[Numpy-discussion] how is y += x computed when y.strides = (0, 8) and x.strides=(16, 8) ?

Friedrich Romstedt friedrichromstedt at gmail.com
Wed Sep 5 19:55:20 EDT 2012


Poor Sebastian, you make the mistake of asking difficult questions.

I noticed that it should be [6, 10] not [6, 12], and in fact is with numpy-1.4.1; while I observe the [4, 6] result with numpy-1.6.1.  Logs follow:

numpy-1.4.1 in Python-2.6.5 on Mac (intel 64bit) with Python + numpy built from sources dual-arch.  The result in terms of output does not depend on the architecture chosen for run.  The other is numpy-1.6.1 with Python-2.7.2.

numpy-1.4.1 (64bit Python 2.6.5):

Python 2.6.5 (r265:79063, Jul 18 2010, 12:14:53) 
[GCC 4.2.1 (Apple Inc. build 5659)] on darwin
Type "help", "copyright", "credits" or "license" for more information.
>>> import numpy
>>> print numpy.__version__
1.4.1
>>> import numpy
>>> 
>>> x = numpy.arange(6).reshape((3,2))
>>> y = numpy.arange(2)
>>> 
>>> print 'x=\n', x
x=
[[0 1]
 [2 3]
 [4 5]]
>>> print 'y=\n', y
y=
[0 1]
>>> 
>>> u,v = numpy.broadcast_arrays(x, y)
>>> 
>>> print 'u=\n', u
u=
[[0 1]
 [2 3]
 [4 5]]
>>> print 'v=\n', v
v=
[[0 1]
 [0 1]
 [0 1]]
>>> print 'v.strides=\n', v.strides
v.strides=
(0, 8)
>>> 
>>> v += u
>>> 
>>> print 'v=\n', v  # expectation: v = [[6,12], [6,12], [6,12]]
v=
[[ 6 10]
 [ 6 10]
 [ 6 10]]
>>> print 'u=\n', u
u=
[[0 1]
 [2 3]
 [4 5]]
>>> print 'y=\n', y  # expectation: y = [6,12]
y=
[ 6 10]

And numpy-1.6.1 (64bit Python-2.7.2):

Python 2.7.2 (default, Mar 15 2012, 15:42:23) 
[GCC 4.2.1 (Apple Inc. build 5664)] on darwin
Type "help", "copyright", "credits" or "license" for more information.
[fiddling with sys.maxint edited out]
>>> import numpy
>>> 
>>> x = numpy.arange(6).reshape((3,2))
>>> y = numpy.arange(2)
>>> 
>>> print 'x=\n', x
x=
[[0 1]
 [2 3]
 [4 5]]
>>> print 'y=\n', y
y=
[0 1]
>>> 
>>> u,v = numpy.broadcast_arrays(x, y)
>>> 
>>> print 'u=\n', u
u=
[[0 1]
 [2 3]
 [4 5]]
>>> print 'v=\n', v
v=
[[0 1]
 [0 1]
 [0 1]]
>>> print 'v.strides=\n', v.strides
v.strides=
(0, 8)
>>> 
>>> v += u
>>> 
>>> print 'v=\n', v  # expectation: v = [[6,12], [6,12], [6,12]]
v=
[[4 6]
 [4 6]
 [4 6]]
>>> print 'u=\n', u
u=
[[0 1]
 [2 3]
 [4 5]]
>>> print 'y=\n', y  # expectation: y = [6,12]
y=
[4 6]

Maybe this helps bisecting it.

Friedrich.

P.S.: I took the time scrolling through the tickets, with an empty set resulting (first three pages by date or so).  This does not mean such a ticket does not exist.  Also the docs are rather quiet about this (e.g. http://docs.scipy.org/doc/numpy/reference/generated/numpy.ndarray.__iadd__.html#numpy.ndarray.__iadd__, or http://docs.scipy.org/doc/numpy/reference/arrays.ndarray.html#arithmetic-and-comparison-operations).

COLLECTED MATERIAL
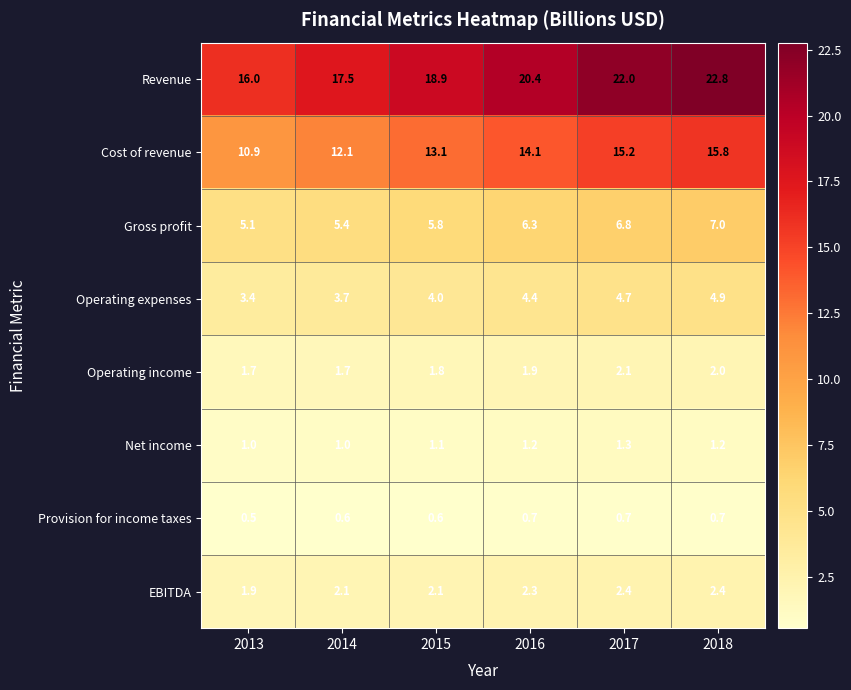

At 2017, list the series in order from smallest to largest.

Provision for income taxes, Net income, Operating income, EBITDA, Operating expenses, Gross profit, Cost of revenue, Revenue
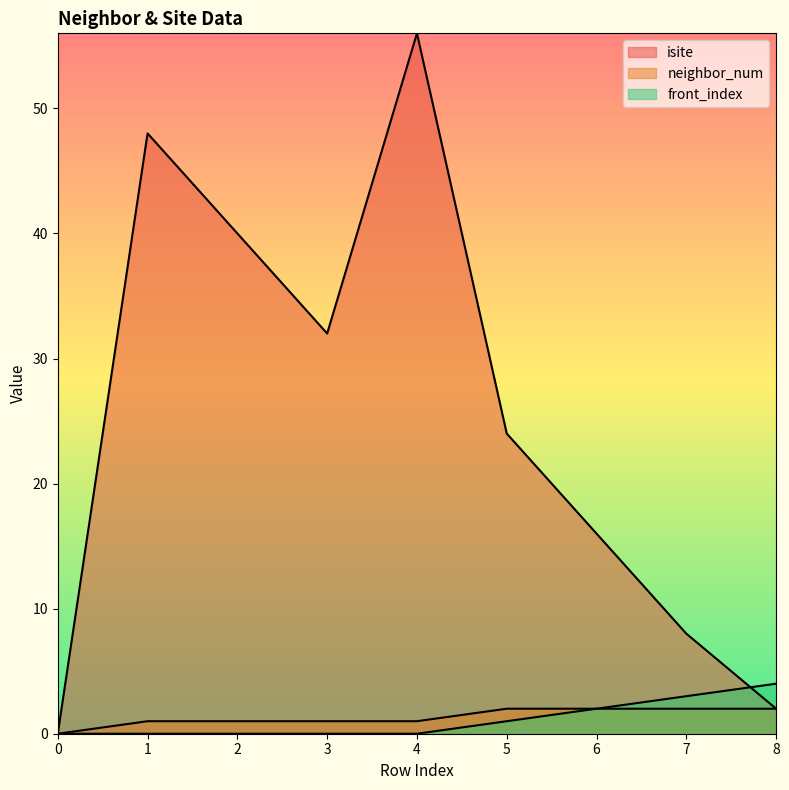

What is the sum of all isite values?

226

THE TASK
Rewrite the paragraph of the mailing-list post that begins "numpy-1.4.1 in Python-2.6.5 on Mac" as a short list, keeping its main facts.

RESPONSE AREA
- First setup: numpy 1.4.1 with Python 2.6.5 on a 64-bit Intel Mac, with Python and numpy built from source as dual-architecture.
- The output is the same whichever architecture is chosen for the run.
- Second setup: numpy 1.6.1 with Python 2.7.2.